I like classical music. I know there are many types of music; rap, rock, blues, jazz and classical to name a few. And of all the music out there, the music I don’t get is Avant-garde. It is music that is full of discordant, non-existent rhythm or form. There are long sections of discord and few brief interludes of harmony. The harmony is welcome and all too brief. It’s almost as if you could pick the ‘song’ up anywhere and there would be no difference. Avant-garde is musical chaos. A symphony on the other hand is full of rhythm and harmony. Yes, there are moments of discord but they quickly or ultimately end in beauty.

Our lives without Christ are avant-garde. It is full of discord and disharmony. The brief moments of harmony are all too short and quickly resolve into nerve jarring and ear shattering noise.

With Christ our lives take on a dynamic that is full of challenge and change. It is full of beauty and harmony. The rhythm of our lives, just like a symphony and its many movements, will change. There will moments of slowing and moments of increasing tempo. There will quiet and imperceptible changes and subtle harmonies that will often go unnoticed.
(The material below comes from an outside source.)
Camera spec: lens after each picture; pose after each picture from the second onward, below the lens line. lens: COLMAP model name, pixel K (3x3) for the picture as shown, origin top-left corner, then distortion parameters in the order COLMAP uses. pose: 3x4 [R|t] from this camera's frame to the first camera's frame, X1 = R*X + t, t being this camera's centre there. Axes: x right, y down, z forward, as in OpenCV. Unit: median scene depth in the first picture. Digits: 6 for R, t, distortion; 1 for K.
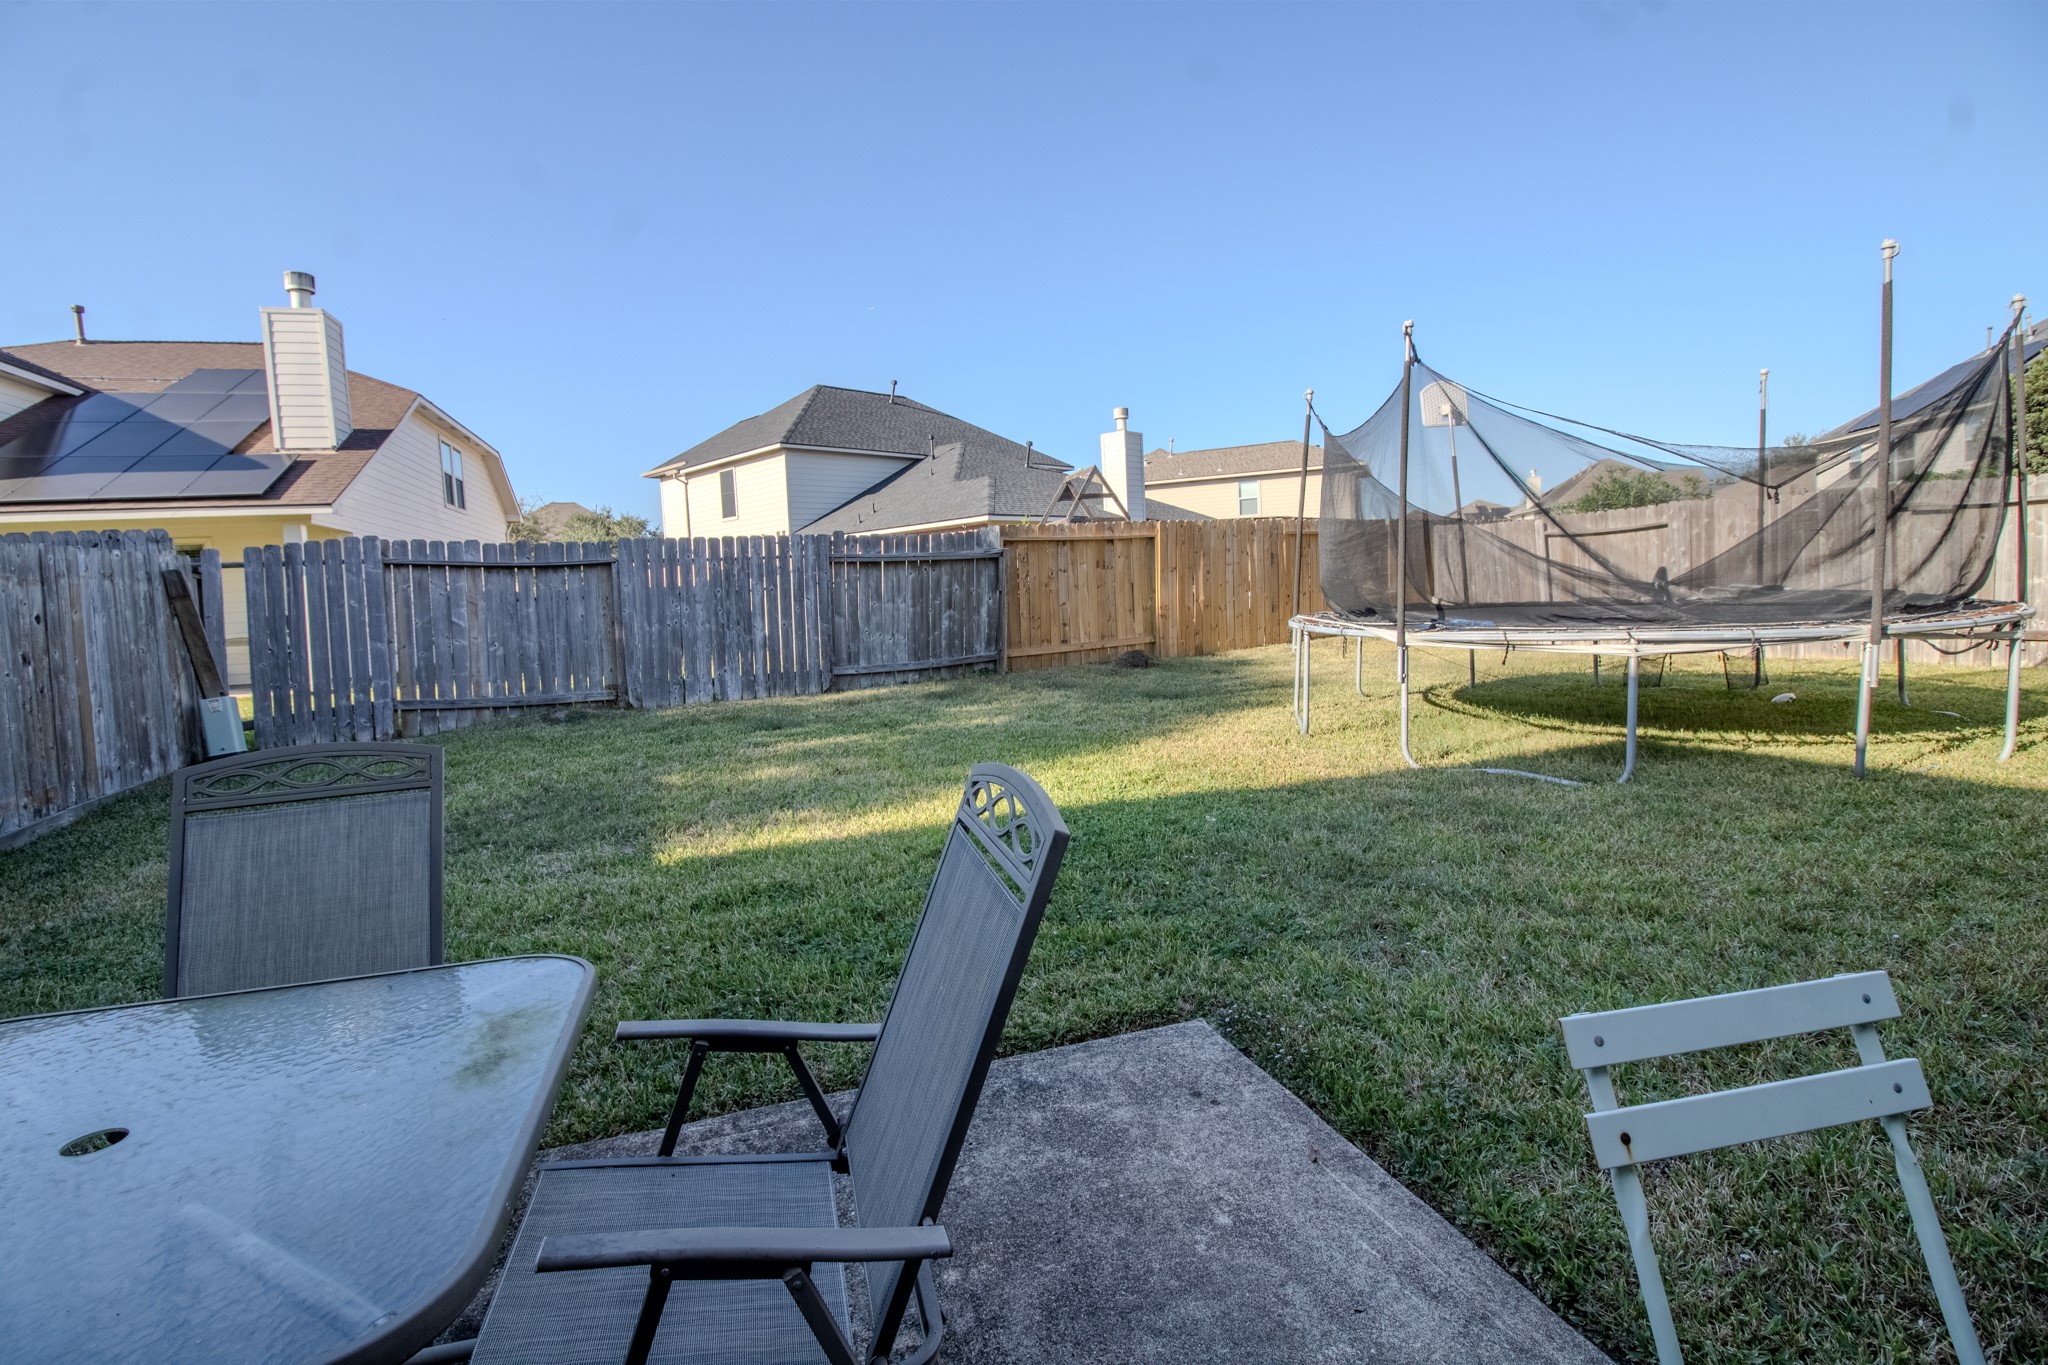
lens RADIAL K [[980.5, 0, 1032.5], [0, 980.5, 658.4], [0, 0, 1]] dist [-0.000838, -0.006403]
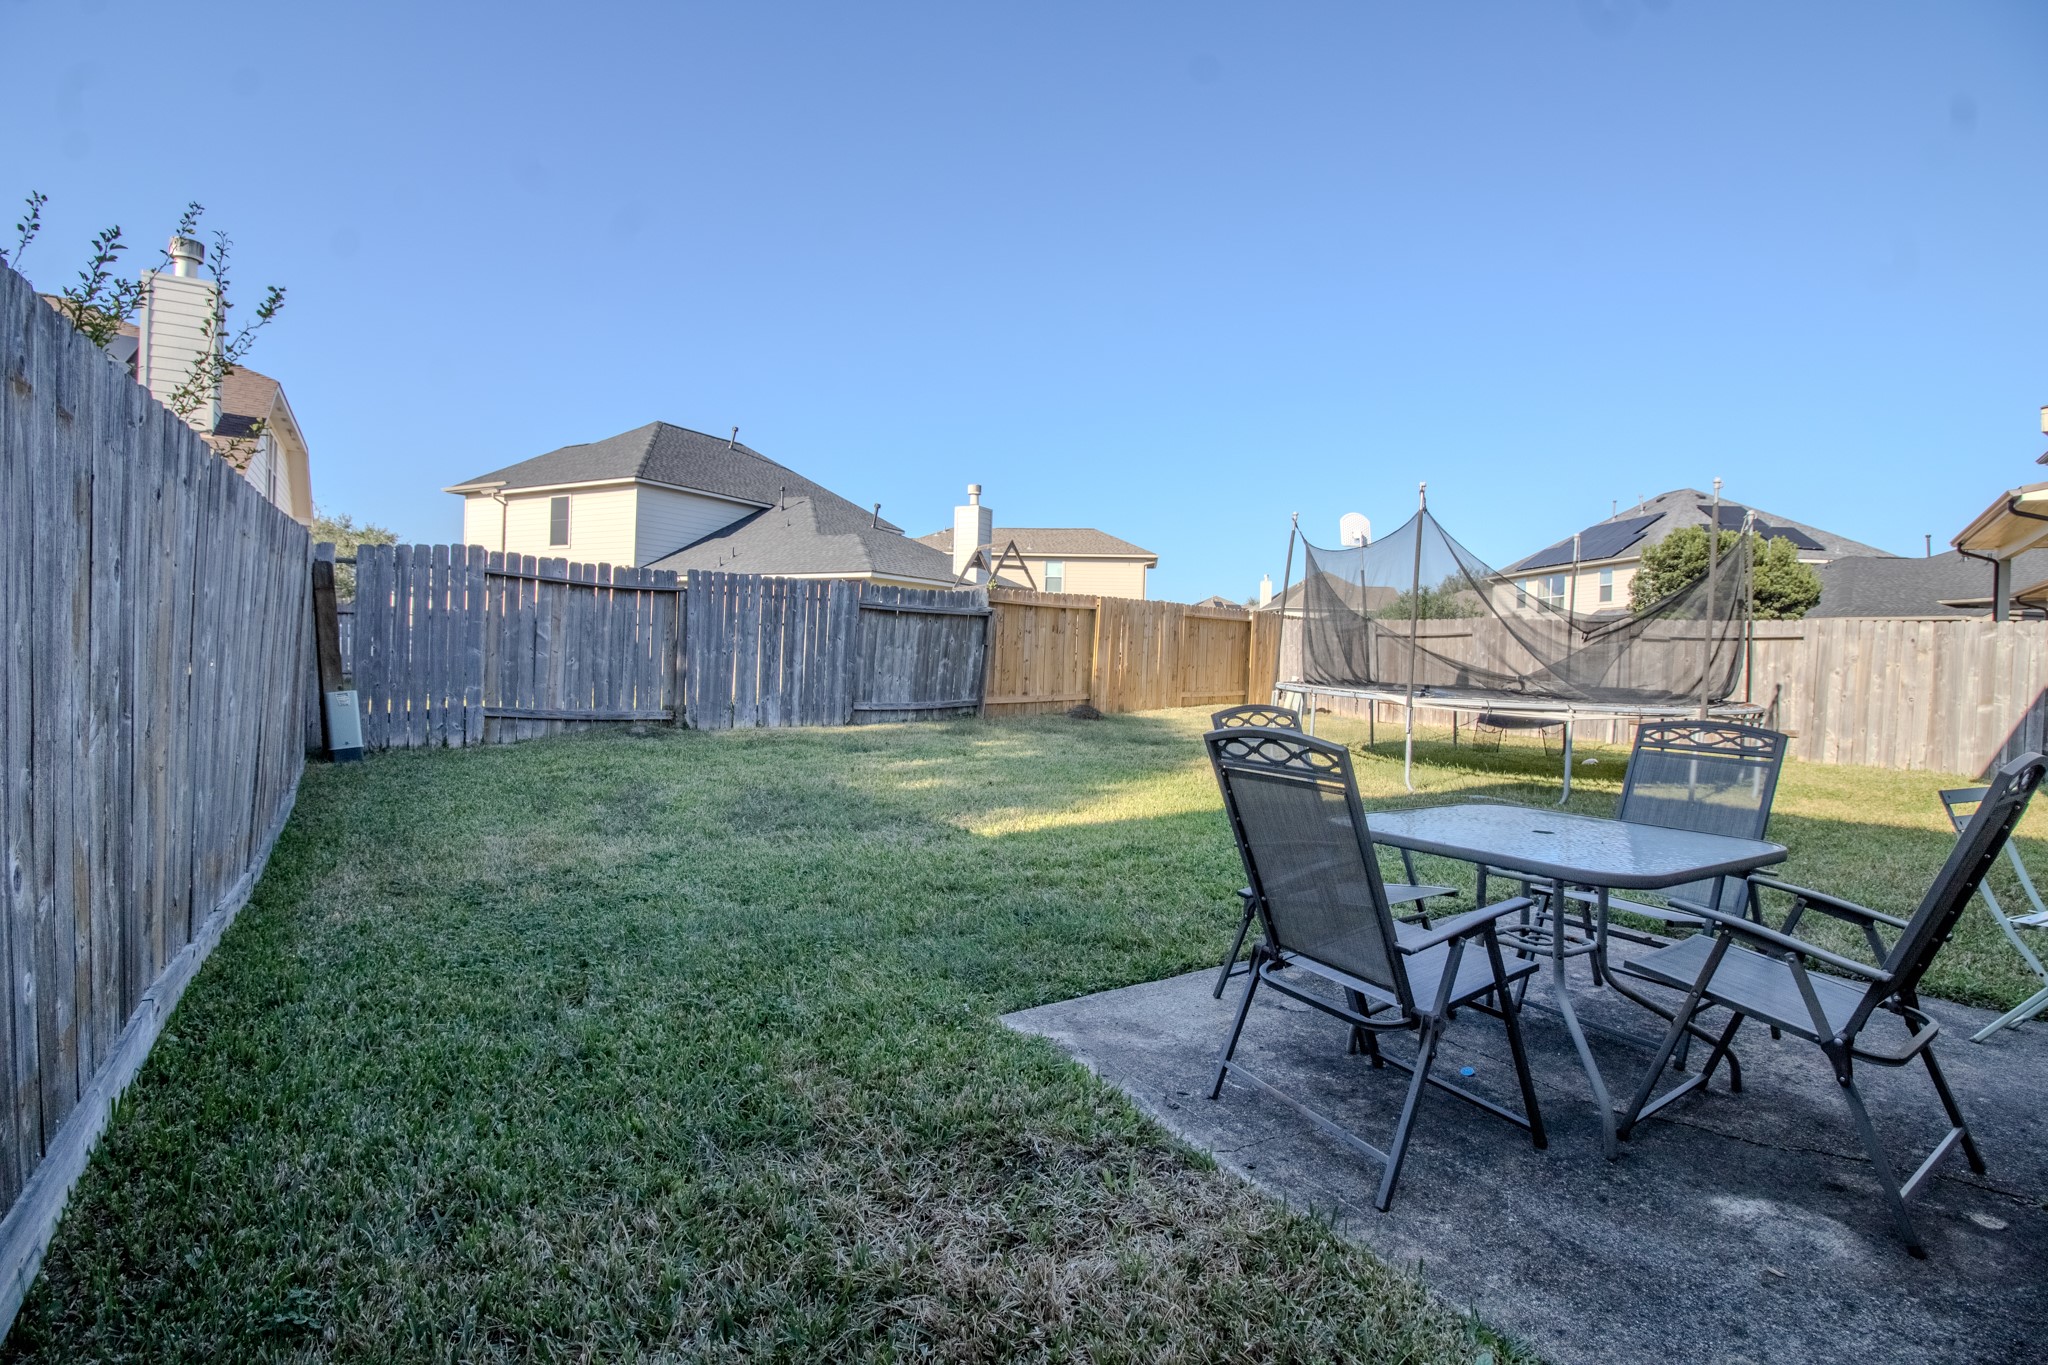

There will be passages that the volume will increase to the point of shear loudness but will resolve into tranquility and peace.

In the symphony of life our discordant notes are not the rule but moments or measures of our life where we feel the need for harmony most keenly. And the conductor of life will ultimately resolve those measures in beauty.

Our lives are sometimes the melody. We play our notes and there is a comfort in these notes, a familiarity. Sometimes our lives are harmony. We don’t understand the part we play. There is something vaguely familiar, but it escapes us. Sometimes our lives are the discordant note that is harsh, unlikable and unappealing. We play our notes and wince at the volume and tone. And those not playing the same tune will look at us like we are nuts. It is not until we play our notes in the company of others that the true wonder of the composers work is fully appreciated.

It is in a life with Christ that each of our parts come together and makes sense. But it is also in the playing the parts to the end. There are unfinished symphonies, there are unfinished lives. God has not written an unfinished work. There are movements, transitions, and different musical journeys and feelings. It is in the completion of the piece that one finds resolution to the conflicts introduced. You cannot listen to a symphony and stop at a conflict. It must be finished to understand why it was there. It must be played completely through in order to understand and see what the conductor’s ultimate goal was in the writing.

Each one of us has been given an instrument and notes to play. Each one of us has a part. Alone we may find the parts boring, tedious or too difficult. Alone we find our instrument lacks importance. In an orchestra, however, each part and note brings a splendor we hoped for. In an orchestra our single note takes on consequence. It means something. It is important. In the orchestra of life we shout that our notes and instruments matter.

While I believe that a child with a $5 toy piano could write an avant-garde piece of music, it takes a master’s touch to write a true masterpiece. I have heard different orchestras play the same composition of music and each had a slightly different interpretation, even though the music was the same. It was played with excellence and it pointed to the skill of the conductor and the skill of the composer.

Our symphonic lives bring glory to God, the Creator of our lives, and Jesus Christ the author and finisher of our faith. Your instrument matters, your note or notes matter. Play. Play with all that you have been given. Seek the orchestra and play. You will find beauty. You will find you matter. You will find that God knows what He is doing. And you will find purpose. I promise.